In the entries below, find the line containing "pubblico fidefacente". Write out that line and all lines after it, exactly, and nothing else.

··· Data extracts

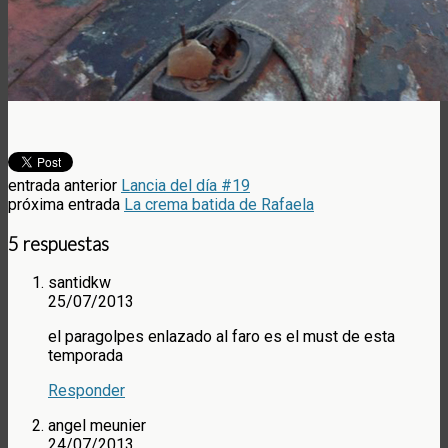
entrada anterior
Lancia del día #19
próxima entrada
La crema batida de Rafaela
5 respuestas
santidkw
25/07/2013
el paragolpes enlazado al faro es el must de esta
temporada
Responder
angel meunier
24/07/2013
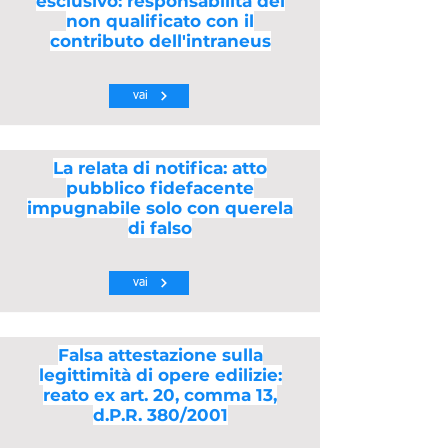
esclusivo: responsabilità del
non qualificato con il
contributo dell'intraneus
vai
La relata di notifica: atto
pubblico fidefacente
impugnabile solo con querela
di falso
vai
Falsa attestazione sulla
legittimità di opere edilizie:
reato ex art. 20, comma 13,
d.P.R. 380/2001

······

* Solved problem
pubblico fidefacente
impugnabile solo con querela
di falso
vai
Falsa attestazione sulla
legittimità di opere edilizie:
reato ex art. 20, comma 13,
d.P.R. 380/2001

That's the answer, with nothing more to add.